(Saved data entries)
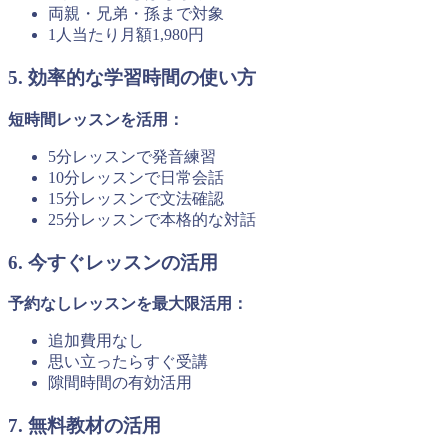
両親・兄弟・孫まで対象
1人当たり月額1,980円
5. 効率的な学習時間の使い方
短時間レッスンを活用：
5分レッスンで発音練習
10分レッスンで日常会話
15分レッスンで文法確認
25分レッスンで本格的な対話
6. 今すぐレッスンの活用
予約なしレッスンを最大限活用：
追加費用なし
思い立ったらすぐ受講
隙間時間の有効活用
7. 無料教材の活用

**EXERCISE PROMPT:** Please copy every line of text in the listing above exactly as it appears, without the pictures.

**ANSWER TO THIS EXERCISE:**
両親・兄弟・孫まで対象
1人当たり月額1,980円
5. 効率的な学習時間の使い方
短時間レッスンを活用：
5分レッスンで発音練習
10分レッスンで日常会話
15分レッスンで文法確認
25分レッスンで本格的な対話
6. 今すぐレッスンの活用
予約なしレッスンを最大限活用：
追加費用なし
思い立ったらすぐ受講
隙間時間の有効活用
7. 無料教材の活用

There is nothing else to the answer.